** Extracted entries follows **

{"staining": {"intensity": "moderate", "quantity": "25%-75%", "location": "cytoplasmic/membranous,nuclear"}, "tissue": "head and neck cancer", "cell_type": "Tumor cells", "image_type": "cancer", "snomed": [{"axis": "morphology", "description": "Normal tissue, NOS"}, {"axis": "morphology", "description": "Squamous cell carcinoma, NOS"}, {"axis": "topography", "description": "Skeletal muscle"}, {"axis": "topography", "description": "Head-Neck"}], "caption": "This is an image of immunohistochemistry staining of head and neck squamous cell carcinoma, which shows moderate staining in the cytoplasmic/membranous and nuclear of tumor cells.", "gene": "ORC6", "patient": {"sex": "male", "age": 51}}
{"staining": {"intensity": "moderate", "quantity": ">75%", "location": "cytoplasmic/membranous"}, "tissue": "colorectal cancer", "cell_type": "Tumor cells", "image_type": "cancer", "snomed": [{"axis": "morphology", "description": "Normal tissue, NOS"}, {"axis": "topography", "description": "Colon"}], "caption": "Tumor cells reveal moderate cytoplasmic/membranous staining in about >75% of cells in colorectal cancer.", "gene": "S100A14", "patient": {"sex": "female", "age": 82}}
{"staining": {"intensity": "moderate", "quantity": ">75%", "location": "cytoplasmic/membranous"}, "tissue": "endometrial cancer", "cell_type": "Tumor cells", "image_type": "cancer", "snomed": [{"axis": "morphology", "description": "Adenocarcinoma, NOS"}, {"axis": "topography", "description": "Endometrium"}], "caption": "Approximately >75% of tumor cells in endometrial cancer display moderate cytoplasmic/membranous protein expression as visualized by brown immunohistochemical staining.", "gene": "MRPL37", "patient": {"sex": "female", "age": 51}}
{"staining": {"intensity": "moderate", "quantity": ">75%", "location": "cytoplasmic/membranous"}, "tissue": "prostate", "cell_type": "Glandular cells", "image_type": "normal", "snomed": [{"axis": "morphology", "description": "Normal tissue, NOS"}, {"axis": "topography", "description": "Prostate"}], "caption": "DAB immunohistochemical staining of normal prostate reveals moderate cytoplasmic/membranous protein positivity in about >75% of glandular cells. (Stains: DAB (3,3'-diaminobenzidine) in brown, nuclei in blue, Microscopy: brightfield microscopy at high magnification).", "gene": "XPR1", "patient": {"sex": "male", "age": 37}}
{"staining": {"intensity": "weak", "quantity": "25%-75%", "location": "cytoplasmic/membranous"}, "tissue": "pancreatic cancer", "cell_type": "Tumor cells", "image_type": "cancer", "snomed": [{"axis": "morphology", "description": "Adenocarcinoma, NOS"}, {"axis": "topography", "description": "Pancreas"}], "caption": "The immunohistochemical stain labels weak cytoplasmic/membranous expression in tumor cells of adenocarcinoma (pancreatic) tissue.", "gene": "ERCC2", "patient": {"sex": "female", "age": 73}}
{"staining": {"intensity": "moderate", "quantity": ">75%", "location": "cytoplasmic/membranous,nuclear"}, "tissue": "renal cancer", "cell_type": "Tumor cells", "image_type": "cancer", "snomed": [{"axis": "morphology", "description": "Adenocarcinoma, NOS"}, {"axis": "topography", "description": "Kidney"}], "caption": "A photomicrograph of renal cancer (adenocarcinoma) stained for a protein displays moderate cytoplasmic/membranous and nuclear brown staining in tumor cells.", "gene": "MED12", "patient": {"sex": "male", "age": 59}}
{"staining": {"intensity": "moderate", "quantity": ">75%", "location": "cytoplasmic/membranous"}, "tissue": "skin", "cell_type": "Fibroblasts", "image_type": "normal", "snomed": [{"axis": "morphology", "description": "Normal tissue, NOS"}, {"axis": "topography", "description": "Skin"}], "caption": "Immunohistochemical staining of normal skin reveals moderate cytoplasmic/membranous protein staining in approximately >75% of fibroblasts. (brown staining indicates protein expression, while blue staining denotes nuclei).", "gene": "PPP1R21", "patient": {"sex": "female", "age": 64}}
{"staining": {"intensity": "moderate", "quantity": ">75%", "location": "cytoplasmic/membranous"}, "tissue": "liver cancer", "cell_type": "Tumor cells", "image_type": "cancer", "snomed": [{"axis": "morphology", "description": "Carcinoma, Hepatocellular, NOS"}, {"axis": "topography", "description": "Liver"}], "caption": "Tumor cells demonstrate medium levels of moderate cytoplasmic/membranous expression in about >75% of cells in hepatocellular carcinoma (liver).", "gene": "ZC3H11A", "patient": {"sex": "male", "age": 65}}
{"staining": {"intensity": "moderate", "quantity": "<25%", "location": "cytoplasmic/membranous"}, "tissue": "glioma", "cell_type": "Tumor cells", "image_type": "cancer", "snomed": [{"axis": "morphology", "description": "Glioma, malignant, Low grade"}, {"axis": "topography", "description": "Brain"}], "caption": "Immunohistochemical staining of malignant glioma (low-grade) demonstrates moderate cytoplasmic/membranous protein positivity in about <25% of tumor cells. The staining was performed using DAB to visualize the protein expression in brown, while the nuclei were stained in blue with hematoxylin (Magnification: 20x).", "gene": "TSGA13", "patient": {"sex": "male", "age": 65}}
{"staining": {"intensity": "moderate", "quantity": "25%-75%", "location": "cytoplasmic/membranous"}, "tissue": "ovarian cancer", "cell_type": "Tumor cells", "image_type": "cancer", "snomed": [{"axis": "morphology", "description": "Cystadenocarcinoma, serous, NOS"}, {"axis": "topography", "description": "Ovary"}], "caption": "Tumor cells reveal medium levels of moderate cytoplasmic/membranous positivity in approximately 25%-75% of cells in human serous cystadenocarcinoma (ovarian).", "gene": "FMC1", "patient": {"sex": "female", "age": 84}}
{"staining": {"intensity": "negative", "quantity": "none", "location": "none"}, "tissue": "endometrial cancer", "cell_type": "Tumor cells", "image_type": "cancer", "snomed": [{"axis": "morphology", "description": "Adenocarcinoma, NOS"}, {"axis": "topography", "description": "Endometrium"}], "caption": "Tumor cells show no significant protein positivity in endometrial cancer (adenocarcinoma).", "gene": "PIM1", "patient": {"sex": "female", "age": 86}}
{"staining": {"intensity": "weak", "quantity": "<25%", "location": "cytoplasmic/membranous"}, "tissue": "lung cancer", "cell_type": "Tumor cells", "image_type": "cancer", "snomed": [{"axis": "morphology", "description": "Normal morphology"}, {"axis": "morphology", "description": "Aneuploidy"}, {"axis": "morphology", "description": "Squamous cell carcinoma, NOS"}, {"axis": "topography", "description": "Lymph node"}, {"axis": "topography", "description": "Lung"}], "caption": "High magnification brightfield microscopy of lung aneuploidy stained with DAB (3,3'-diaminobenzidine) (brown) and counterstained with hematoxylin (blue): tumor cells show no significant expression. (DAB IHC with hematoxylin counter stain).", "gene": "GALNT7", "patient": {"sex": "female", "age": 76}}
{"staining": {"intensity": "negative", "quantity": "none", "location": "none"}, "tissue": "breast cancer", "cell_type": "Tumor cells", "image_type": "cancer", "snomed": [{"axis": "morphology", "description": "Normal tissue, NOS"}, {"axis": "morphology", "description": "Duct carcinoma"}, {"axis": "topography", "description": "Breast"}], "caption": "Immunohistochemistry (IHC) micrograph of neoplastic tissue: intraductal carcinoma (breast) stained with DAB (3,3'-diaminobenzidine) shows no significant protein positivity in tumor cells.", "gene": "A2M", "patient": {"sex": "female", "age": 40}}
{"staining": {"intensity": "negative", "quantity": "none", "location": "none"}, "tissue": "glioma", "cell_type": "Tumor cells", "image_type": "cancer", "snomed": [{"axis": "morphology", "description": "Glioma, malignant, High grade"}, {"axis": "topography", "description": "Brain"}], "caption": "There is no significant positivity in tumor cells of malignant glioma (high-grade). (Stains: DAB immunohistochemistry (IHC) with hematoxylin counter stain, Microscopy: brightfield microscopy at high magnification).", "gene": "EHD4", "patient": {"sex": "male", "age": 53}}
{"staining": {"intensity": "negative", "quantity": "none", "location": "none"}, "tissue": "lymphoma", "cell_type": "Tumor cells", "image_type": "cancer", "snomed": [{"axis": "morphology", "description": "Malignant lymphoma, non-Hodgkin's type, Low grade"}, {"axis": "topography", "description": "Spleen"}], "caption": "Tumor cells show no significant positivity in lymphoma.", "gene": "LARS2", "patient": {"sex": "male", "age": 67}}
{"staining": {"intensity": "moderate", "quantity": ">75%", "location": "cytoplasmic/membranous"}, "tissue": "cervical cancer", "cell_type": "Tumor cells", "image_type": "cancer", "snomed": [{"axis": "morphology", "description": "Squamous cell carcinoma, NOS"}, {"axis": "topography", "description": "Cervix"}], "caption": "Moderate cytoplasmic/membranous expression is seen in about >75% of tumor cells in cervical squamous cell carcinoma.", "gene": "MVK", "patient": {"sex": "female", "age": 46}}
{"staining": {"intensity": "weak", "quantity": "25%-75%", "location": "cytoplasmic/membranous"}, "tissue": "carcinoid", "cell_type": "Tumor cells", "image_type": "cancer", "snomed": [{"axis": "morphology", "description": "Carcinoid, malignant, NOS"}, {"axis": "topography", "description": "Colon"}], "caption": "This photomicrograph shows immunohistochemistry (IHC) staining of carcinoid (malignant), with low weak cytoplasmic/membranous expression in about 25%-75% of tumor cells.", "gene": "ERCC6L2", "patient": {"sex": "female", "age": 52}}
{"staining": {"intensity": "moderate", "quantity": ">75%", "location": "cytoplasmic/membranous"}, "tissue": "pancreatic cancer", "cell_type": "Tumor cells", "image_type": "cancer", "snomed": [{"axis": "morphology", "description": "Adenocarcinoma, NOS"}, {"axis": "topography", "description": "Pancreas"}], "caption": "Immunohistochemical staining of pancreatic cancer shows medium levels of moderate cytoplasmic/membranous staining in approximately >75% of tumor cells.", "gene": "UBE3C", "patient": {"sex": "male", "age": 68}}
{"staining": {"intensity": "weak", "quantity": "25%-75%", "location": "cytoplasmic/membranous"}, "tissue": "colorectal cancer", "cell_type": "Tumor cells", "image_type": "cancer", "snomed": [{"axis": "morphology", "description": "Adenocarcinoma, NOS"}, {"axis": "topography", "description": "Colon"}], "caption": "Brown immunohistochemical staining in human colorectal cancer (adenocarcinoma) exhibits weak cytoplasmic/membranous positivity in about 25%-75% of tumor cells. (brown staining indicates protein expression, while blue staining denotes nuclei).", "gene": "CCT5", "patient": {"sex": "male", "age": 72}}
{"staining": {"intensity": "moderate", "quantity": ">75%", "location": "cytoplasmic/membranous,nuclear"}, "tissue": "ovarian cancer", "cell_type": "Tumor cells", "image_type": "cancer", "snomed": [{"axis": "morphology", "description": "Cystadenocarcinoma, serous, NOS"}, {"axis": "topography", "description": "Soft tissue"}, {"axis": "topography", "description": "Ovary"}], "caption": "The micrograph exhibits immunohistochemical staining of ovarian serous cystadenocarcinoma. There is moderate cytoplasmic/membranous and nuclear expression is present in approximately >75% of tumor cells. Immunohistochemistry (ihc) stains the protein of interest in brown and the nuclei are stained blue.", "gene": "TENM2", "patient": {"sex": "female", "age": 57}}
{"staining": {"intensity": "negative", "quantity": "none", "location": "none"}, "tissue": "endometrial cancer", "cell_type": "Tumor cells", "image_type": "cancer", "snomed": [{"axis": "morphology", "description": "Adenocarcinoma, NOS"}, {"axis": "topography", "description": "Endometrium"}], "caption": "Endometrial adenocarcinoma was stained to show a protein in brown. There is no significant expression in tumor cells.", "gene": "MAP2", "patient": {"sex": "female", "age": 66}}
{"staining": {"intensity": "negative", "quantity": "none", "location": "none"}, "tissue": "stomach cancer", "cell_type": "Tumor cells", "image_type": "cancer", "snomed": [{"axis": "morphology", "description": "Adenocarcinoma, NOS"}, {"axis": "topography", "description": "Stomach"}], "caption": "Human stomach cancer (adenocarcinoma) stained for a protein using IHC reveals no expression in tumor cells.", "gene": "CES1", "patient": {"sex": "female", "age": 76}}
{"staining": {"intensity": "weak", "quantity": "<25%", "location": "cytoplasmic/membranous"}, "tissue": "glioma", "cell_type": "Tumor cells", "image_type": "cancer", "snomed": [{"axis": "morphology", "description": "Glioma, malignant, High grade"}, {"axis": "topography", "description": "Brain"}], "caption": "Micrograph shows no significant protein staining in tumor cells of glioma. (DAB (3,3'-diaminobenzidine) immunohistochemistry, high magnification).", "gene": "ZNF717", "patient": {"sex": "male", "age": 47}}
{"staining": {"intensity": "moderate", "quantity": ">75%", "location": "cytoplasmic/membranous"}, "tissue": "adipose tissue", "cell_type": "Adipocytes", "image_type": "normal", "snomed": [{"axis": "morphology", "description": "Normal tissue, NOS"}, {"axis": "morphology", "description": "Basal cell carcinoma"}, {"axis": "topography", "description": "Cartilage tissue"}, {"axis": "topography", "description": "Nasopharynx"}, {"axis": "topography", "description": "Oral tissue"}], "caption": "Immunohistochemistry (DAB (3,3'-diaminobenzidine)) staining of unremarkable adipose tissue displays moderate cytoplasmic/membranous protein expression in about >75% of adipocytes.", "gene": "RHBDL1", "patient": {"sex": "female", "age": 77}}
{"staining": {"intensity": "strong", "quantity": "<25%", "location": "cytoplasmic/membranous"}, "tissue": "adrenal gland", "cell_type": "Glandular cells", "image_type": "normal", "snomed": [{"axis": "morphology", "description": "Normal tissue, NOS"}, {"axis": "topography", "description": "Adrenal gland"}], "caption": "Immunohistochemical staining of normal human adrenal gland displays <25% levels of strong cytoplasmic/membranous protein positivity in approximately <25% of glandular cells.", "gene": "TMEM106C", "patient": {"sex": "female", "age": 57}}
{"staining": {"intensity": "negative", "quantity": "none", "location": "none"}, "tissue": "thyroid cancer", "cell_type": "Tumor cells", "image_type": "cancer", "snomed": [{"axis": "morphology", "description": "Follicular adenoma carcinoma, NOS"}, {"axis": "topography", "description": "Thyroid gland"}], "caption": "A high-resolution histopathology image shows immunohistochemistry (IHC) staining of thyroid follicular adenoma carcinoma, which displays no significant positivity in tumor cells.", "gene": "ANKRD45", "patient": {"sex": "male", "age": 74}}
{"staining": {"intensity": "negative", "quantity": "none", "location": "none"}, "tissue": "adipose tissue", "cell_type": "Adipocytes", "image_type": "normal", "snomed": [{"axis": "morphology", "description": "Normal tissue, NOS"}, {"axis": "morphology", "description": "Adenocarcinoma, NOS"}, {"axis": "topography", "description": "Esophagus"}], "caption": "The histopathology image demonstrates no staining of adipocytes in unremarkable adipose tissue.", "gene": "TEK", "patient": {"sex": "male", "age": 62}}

** End of Extracted entries **

Repeat, exactly as they stand above, the lines from the line with "of normal skin" to the line with "cells demonstrate medium", both lines included.

{"staining": {"intensity": "moderate", "quantity": ">75%", "location": "cytoplasmic/membranous"}, "tissue": "skin", "cell_type": "Fibroblasts", "image_type": "normal", "snomed": [{"axis": "morphology", "description": "Normal tissue, NOS"}, {"axis": "topography", "description": "Skin"}], "caption": "Immunohistochemical staining of normal skin reveals moderate cytoplasmic/membranous protein staining in approximately >75% of fibroblasts. (brown staining indicates protein expression, while blue staining denotes nuclei).", "gene": "PPP1R21", "patient": {"sex": "female", "age": 64}}
{"staining": {"intensity": "moderate", "quantity": ">75%", "location": "cytoplasmic/membranous"}, "tissue": "liver cancer", "cell_type": "Tumor cells", "image_type": "cancer", "snomed": [{"axis": "morphology", "description": "Carcinoma, Hepatocellular, NOS"}, {"axis": "topography", "description": "Liver"}], "caption": "Tumor cells demonstrate medium levels of moderate cytoplasmic/membranous expression in about >75% of cells in hepatocellular carcinoma (liver).", "gene": "ZC3H11A", "patient": {"sex": "male", "age": 65}}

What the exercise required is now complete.